TEXT PASSAGE:
◇ ◇ ◇ ◇ ◇

I gave a talk on how I use my HDC. I'll update that later in this post, but suffice to say, between the energy consumption and the desire for me and my family to enable more services, I figured it was time to upgrade the hardware. With my new job at OmniTI, I also wanted to start dogfooding something I was working with. I couldn't use NexentaStor with my HDC, because of the non-storage functions of Illumos I was using. OmniOS, on the other hand, was going to be a near-ideal candidate to replace OpenIndiana, especially given its server focus.

As before, I started with a CPU for the system. The Socket 1150 Xeon E3 chips, which we had on one server at Nexenta (to help with the Illumos bring up of Intel's I210 and I217 ethernet chip, alongside Joyent and Pluribus), seemed an ideal candidate. Some models had low power draws, and they had all of the features needed to exploit more advanced Illumos features like KVM, if I ever needed it. I also considered the Socket 2011 Xeon E5 chips, but decided that I really didn't need more than 32GB of RAM for the forseeable future. So with that in mind, I asked OmniTI's Supermicro sales rep to put together a box for me. Here's what I got:
  • Intel Xeon E3 1265L v3 - This CPU has a TDP of 45 watts, that's 40% of the TDP of the old CPU. It clocks slightly slower, but otherwise is quite the upgrade with 4 cores, hyperthreading (looking like 8 CPUs to Illumos), and all of the modern bells and whistles like VT-x with EPT and AES-NI. It also is being used in at least one shipping illumos-driven product, which is nice to know.

◇ ◇ ◇ ◇ ◇

EXERCISE TASKS:
**1.** Decide whether each statement agrees with the server upgrade text, and answer yes or no with the deciding words of the text quoted exactly: (a) the author considered Socket 2011 Xeon E5 chips; (b) the Xeon E3 1265L v3 clocks faster than the old CPU; (c) the author ran NexentaStor on the HDC.
**2.** Repeat the part of the server upgrade text starting at "I gave a talk" and ending at "its server focus.".
The lines are unrelated to the server upgrade text.

ENTRIES SUPPLIED:
◇ ◇ ◇ ◇ ◇

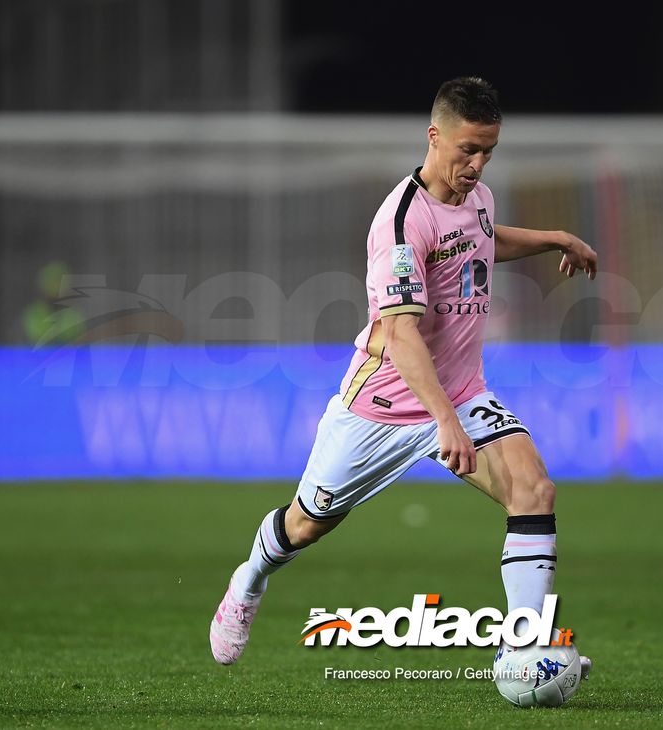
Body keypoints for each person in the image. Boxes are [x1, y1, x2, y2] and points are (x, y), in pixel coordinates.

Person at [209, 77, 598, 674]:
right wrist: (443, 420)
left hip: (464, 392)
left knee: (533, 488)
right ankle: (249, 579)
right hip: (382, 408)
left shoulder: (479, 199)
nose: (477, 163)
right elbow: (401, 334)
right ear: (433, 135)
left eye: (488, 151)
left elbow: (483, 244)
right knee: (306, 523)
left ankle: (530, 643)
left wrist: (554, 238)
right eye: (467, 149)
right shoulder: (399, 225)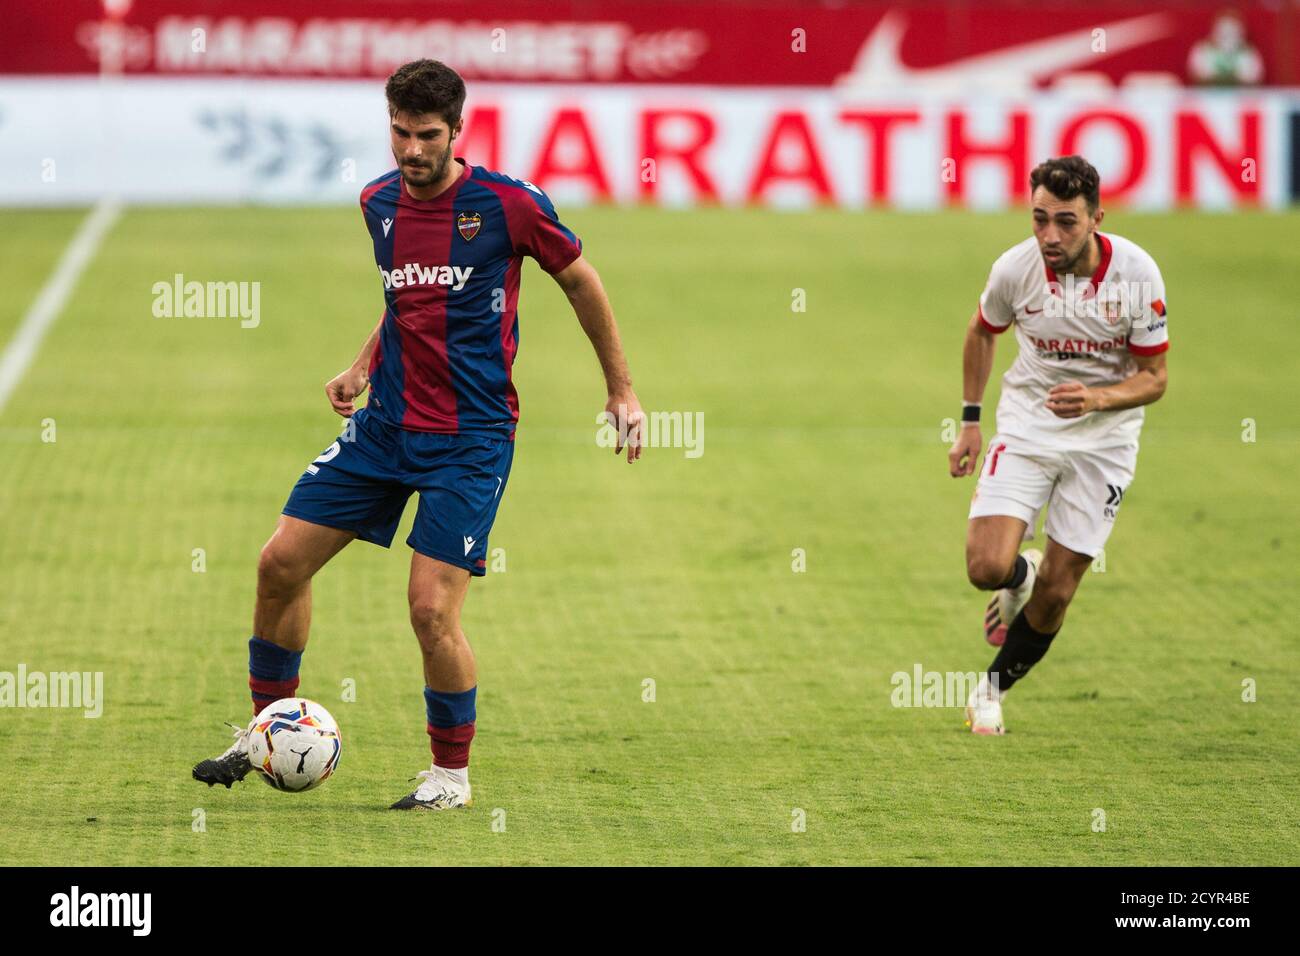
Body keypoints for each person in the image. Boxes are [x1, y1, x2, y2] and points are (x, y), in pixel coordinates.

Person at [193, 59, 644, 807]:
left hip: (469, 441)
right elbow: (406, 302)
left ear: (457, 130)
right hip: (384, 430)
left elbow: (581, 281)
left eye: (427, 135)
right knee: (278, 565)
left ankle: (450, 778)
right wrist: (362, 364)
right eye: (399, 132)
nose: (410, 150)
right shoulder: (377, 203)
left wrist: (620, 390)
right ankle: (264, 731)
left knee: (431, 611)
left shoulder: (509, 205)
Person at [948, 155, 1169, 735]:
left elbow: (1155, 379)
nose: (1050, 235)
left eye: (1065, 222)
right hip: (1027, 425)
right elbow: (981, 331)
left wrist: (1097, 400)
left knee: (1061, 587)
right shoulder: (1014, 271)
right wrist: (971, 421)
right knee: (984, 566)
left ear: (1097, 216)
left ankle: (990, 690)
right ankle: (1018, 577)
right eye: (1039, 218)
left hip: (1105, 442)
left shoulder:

◇ ◇ ◇ ◇ ◇

COMPLETED EXERCISE:
**1.**
(a) Yes: "I also considered the Socket 2011 Xeon E5 chips"
(b) No: "It clocks slightly slower"
(c) No: "I couldn't use NexentaStor with my HDC"

**2.**
I gave a talk on how I use my HDC. I'll update that later in this post, but suffice to say, between the energy consumption and the desire for me and my family to enable more services, I figured it was time to upgrade the hardware. With my new job at OmniTI, I also wanted to start dogfooding something I was working with. I couldn't use NexentaStor with my HDC, because of the non-storage functions of Illumos I was using. OmniOS, on the other hand, was going to be a near-ideal candidate to replace OpenIndiana, especially given its server focus.